Stored data entries:

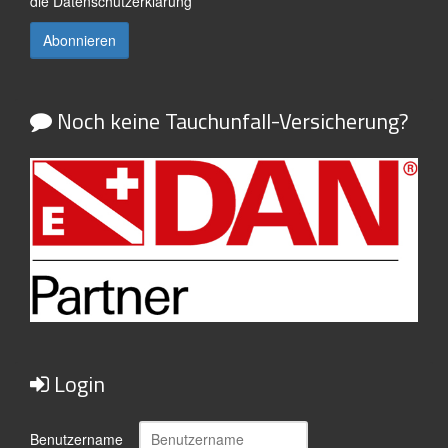
die
Datenschutzerklärung
Noch keine Tauchunfall-Versicherung?
Login
Benutzername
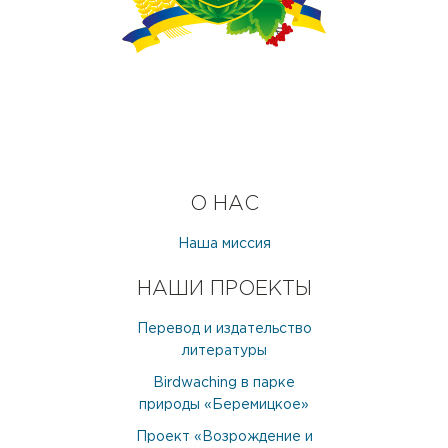
О НАС
Наша миссия
НАШИ ПРОЕКТЫ
Перевод и издательство
литературы
Birdwaching в парке
природы «Беремицкое»
Проект «Возрождение и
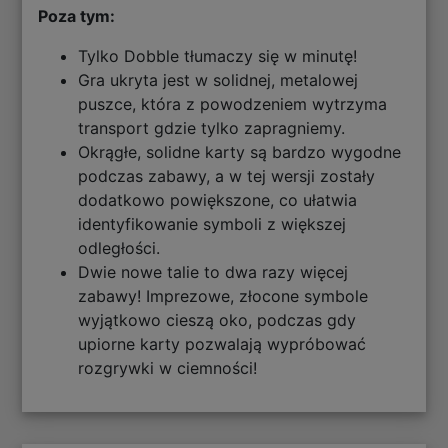
Poza tym:
Tylko Dobble tłumaczy się w minutę!
Gra ukryta jest w solidnej, metalowej
puszce, która z powodzeniem wytrzyma
transport gdzie tylko zapragniemy.
Okrągłe, solidne karty są bardzo wygodne
podczas zabawy, a w tej wersji zostały
dodatkowo powiększone, co ułatwia
identyfikowanie symboli z większej
odległości.
Dwie nowe talie to dwa razy więcej
zabawy! Imprezowe, złocone symbole
wyjątkowo cieszą oko, podczas gdy
upiorne karty pozwalają wypróbować
rozgrywki w ciemności!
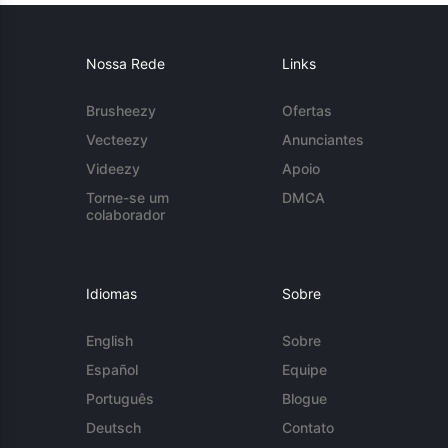
Nossa Rede
Links
Brusheezy
Ofertas
Vecteezy
Anunciantes
Videezy
Apoio
Torne-se um
DMCA
colaborador
Idiomas
Sobre
English
Sobre
Español
Equipe
Português
Blogue
Deutsch
Contato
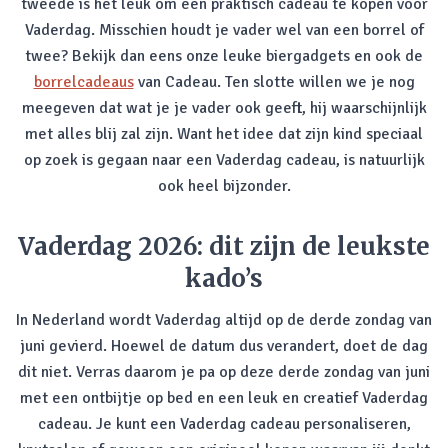
tweede is het leuk om een praktisch cadeau te kopen voor
Vaderdag. Misschien houdt je vader wel van een borrel of
twee? Bekijk dan eens onze leuke biergadgets en ook de
borrelcadeaus
van Cadeau. Ten slotte willen we je nog
meegeven dat wat je je vader ook geeft, hij waarschijnlijk
met alles blij zal zijn. Want het idee dat zijn kind speciaal
op zoek is gegaan naar een Vaderdag cadeau, is natuurlijk
ook heel bijzonder.
Vaderdag 2026: dit zijn de leukste
kado’s
In Nederland wordt Vaderdag altijd op de derde zondag van
juni gevierd. Hoewel de datum dus verandert, doet de dag
dit niet. Verras daarom je pa op deze derde zondag van juni
met een ontbijtje op bed en een leuk en creatief Vaderdag
cadeau. Je kunt een Vaderdag cadeau personaliseren,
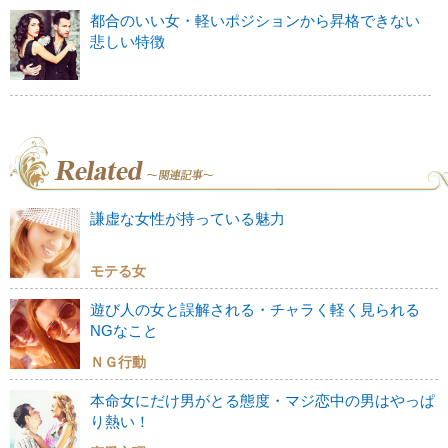
都合のいい女・軽いポジションから昇格できない
悲しい特徴
謙虚な女性が持っている魅力
モテる女
遊び人の女と誤解される・チャラく軽く見られる
NGなこと
ＮＧ行動
本命女にだけ男がとる態度・マジ恋中の男はやっぱ
り熱い！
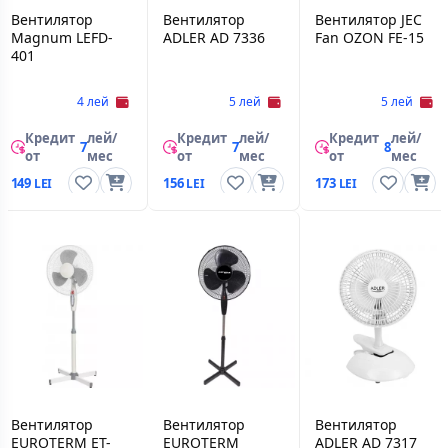
Вентилятор
Вентилятор
Вентилятор JEC
Magnum LEFD-
ADLER AD 7336
Fan OZON FE-15
401
4 лей
5 лей
5 лей
Кредит
лей/
Кредит
лей/
Кредит
лей/
7
7
8
от
мес
от
мес
от
мес
149
156
173
Вентилятор
Вентилятор
Вентилятор
EUROTERM ET-
EUROTERM
ADLER AD 7317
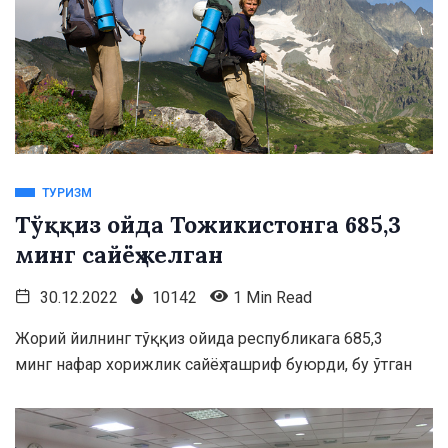
ТУРИЗМ
Тўққиз ойда Тожикистонга 685,3
минг сайёҳ келган
30.12.2022
10142
1 Min Read
Жорий йилнинг тўққиз ойида республикага 685,3
минг нафар хорижлик сайёҳ ташриф буюрди, бу ўтган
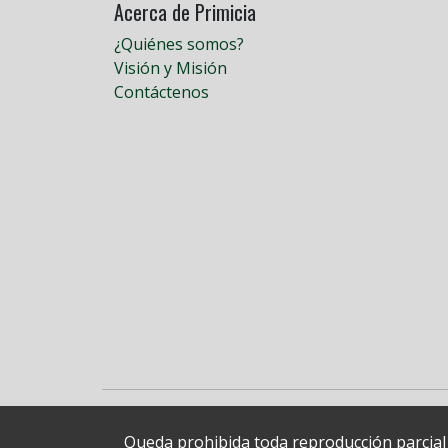
Acerca de Primicia
¿Quiénes somos?
Visión y Misión
Contáctenos
Queda prohibida toda reproducción parcial o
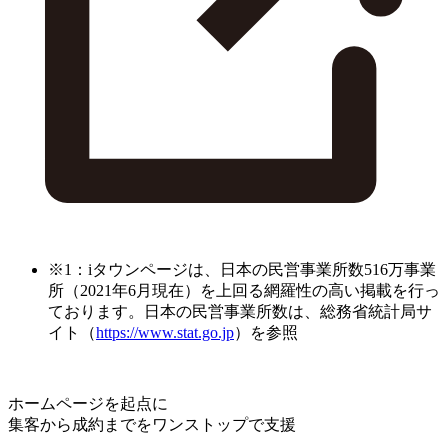
※1：iタウンページは、日本の民営事業所数516万事業
所（2021年6月現在）を上回る網羅性の高い掲載を行っ
ております。日本の民営事業所数は、総務省統計局サ
イト（
https://www.stat.go.jp
）を参照
ホームページを起点に
集客から成約までをワンストップで支援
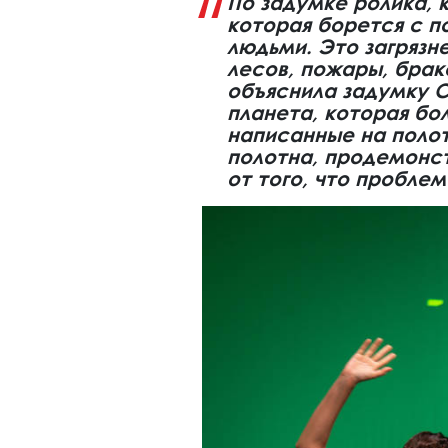
По задумке ролика, 
которая борется с п
людьми. Это загрязн
лесов, пожары, брак
объяснила задумку С
планета, которая бо
написанные на полот
полотна, продемонст
от того, что пробле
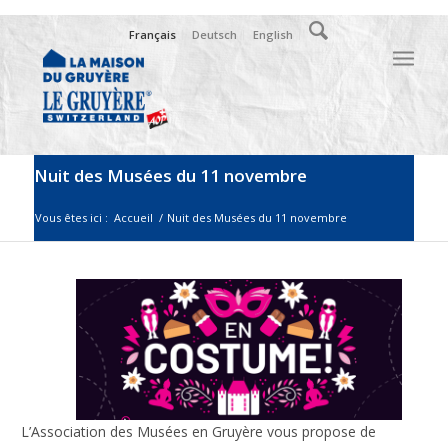
Français
Deutsch
English
Nuit des Musées du 11 novembre
Vous êtes ici :
Accueil
/
Nuit des Musées du 11 novembre
L’Association des Musées en Gruyère vous propose de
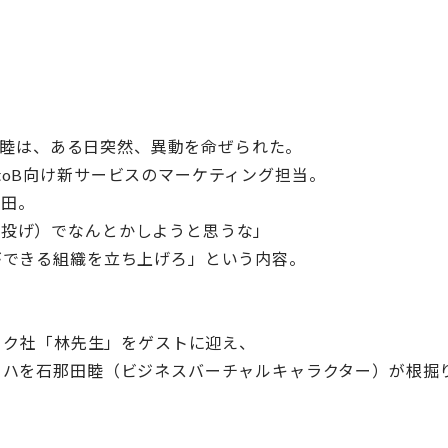
那田睦は、ある日突然、異動を命ぜられた。
toB向け新サービスのマーケティング担当。
那田。
丸投げ）でなんとかしようと思うな」
ができる組織を立ち上げろ」という内容。
シック社「林先生」をゲストに迎え、
ロハを石那田睦（ビジネスバーチャルキャラクター）が根掘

Instruction.
Pick out each line above that contains the string "сайёҳ", and copy those lines in full. Case counts when matching.

Output of the exercise.
минг сайёҳ келган
минг нафар хорижлик сайёҳ ташриф буюрди, бу ўтган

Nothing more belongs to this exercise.